Dataset entries:
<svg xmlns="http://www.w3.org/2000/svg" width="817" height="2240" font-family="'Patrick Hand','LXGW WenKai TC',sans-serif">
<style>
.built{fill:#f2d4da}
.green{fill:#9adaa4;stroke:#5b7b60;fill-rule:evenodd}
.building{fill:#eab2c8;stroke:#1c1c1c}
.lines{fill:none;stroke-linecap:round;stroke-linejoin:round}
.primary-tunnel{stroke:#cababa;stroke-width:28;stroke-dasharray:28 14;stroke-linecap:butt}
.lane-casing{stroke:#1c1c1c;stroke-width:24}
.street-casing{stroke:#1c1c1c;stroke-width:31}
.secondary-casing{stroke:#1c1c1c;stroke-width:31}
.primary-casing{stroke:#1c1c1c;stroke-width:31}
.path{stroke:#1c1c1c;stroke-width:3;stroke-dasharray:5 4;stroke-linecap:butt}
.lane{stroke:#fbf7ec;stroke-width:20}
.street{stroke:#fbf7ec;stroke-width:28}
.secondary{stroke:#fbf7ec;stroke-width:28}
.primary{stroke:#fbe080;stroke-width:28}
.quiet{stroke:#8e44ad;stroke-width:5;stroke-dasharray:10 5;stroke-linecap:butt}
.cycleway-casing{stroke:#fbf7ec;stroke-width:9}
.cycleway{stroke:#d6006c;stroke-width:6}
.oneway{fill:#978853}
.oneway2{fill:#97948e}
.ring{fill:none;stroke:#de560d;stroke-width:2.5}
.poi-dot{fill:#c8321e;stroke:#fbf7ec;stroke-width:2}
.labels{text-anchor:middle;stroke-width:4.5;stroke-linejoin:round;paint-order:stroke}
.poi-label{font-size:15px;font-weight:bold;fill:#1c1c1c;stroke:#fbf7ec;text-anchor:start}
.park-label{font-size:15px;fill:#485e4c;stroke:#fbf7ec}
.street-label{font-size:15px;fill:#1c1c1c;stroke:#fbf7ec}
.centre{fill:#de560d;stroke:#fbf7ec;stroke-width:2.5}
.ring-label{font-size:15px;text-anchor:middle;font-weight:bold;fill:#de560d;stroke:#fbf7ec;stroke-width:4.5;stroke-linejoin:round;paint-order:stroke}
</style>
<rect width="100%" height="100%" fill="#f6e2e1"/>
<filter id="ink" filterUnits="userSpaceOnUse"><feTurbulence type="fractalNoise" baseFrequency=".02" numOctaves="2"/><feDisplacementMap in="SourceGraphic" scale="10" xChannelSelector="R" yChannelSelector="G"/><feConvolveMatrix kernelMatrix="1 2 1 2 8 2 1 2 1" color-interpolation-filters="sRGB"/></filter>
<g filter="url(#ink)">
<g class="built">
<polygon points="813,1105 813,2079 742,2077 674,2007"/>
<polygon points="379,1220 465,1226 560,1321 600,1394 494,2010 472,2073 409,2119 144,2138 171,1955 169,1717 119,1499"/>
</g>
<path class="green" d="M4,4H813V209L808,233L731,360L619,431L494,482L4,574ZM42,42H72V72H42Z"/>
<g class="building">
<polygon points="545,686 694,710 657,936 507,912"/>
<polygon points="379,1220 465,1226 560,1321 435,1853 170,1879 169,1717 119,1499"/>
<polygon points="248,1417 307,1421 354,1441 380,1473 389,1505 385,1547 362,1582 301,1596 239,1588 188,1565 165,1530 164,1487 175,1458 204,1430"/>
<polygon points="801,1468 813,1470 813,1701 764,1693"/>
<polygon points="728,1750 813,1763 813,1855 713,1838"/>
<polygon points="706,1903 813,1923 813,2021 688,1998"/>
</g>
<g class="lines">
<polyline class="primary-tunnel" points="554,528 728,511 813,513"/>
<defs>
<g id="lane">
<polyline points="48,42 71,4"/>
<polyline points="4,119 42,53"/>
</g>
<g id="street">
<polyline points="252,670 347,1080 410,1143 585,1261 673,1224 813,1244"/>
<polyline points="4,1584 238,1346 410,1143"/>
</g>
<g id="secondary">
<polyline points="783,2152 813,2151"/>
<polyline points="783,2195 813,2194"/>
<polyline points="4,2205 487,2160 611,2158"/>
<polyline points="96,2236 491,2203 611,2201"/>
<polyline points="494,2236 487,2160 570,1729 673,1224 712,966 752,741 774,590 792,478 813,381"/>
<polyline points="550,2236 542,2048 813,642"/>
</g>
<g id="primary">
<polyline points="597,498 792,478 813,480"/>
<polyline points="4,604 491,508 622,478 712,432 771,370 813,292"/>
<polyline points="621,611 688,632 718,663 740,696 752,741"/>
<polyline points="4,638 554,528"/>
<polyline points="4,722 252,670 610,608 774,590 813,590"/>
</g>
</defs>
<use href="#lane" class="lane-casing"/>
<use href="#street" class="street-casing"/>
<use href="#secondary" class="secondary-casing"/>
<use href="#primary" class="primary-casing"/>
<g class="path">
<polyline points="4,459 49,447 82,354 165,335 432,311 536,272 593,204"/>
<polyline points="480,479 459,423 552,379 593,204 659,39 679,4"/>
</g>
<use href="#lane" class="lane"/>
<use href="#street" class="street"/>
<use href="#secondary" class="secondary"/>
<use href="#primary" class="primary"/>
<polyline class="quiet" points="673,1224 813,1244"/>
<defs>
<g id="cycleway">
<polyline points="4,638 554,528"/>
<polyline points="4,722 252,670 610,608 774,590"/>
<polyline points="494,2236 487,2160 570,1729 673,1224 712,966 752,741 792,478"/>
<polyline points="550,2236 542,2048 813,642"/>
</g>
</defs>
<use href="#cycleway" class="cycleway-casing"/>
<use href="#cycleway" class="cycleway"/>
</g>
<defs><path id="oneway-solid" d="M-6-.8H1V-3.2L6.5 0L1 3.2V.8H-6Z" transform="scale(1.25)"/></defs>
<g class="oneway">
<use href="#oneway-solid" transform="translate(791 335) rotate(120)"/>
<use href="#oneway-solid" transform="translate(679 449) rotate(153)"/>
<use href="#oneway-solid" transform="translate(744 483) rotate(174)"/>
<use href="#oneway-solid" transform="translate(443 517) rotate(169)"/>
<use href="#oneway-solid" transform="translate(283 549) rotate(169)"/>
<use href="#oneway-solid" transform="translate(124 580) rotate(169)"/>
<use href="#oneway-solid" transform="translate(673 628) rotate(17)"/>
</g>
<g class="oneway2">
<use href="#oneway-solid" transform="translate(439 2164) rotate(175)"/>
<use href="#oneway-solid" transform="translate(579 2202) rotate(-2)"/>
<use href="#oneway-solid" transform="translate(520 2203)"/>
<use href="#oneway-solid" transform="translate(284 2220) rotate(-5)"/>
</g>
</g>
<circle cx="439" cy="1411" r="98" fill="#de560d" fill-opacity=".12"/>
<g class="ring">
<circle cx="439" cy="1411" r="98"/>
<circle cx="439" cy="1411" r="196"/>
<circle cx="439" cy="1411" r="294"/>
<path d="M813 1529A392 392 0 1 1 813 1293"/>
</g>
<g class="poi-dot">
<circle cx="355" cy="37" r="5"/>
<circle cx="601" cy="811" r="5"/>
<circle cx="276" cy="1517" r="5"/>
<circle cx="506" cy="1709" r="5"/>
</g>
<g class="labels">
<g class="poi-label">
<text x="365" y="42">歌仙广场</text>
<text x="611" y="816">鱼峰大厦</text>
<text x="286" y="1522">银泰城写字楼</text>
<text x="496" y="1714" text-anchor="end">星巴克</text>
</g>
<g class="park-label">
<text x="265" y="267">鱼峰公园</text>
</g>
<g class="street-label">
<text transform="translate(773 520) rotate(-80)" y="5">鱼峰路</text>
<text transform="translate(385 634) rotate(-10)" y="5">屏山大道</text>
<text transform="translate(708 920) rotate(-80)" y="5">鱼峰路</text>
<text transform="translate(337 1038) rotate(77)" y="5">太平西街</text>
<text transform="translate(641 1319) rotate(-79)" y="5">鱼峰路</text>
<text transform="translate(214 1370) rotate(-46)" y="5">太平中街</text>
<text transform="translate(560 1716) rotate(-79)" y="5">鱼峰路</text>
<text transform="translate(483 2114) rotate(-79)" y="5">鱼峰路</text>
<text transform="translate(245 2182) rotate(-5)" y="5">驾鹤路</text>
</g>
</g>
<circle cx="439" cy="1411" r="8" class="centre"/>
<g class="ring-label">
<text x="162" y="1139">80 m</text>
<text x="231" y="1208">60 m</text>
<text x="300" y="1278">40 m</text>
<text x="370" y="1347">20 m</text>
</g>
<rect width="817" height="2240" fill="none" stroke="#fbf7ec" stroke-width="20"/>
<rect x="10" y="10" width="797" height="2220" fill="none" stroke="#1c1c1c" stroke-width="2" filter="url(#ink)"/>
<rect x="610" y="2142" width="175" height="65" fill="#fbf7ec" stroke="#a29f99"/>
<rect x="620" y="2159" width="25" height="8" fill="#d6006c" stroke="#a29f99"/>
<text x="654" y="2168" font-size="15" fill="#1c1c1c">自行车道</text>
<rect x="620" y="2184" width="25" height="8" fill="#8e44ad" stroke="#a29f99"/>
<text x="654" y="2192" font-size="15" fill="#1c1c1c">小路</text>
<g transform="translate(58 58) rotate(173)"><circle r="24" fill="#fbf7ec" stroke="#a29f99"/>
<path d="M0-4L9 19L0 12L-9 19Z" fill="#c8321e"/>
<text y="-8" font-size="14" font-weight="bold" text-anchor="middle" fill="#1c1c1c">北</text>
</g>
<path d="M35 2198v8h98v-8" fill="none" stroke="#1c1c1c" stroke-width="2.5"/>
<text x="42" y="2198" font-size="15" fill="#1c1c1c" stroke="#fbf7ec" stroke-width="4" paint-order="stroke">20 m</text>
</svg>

__WHAT THE TASK REQUIRES__: The expected answer is a copy of each line above containing "lines".

__RESULT FOR THIS TASK__:
.lines{fill:none;stroke-linecap:round;stroke-linejoin:round}
<g class="lines">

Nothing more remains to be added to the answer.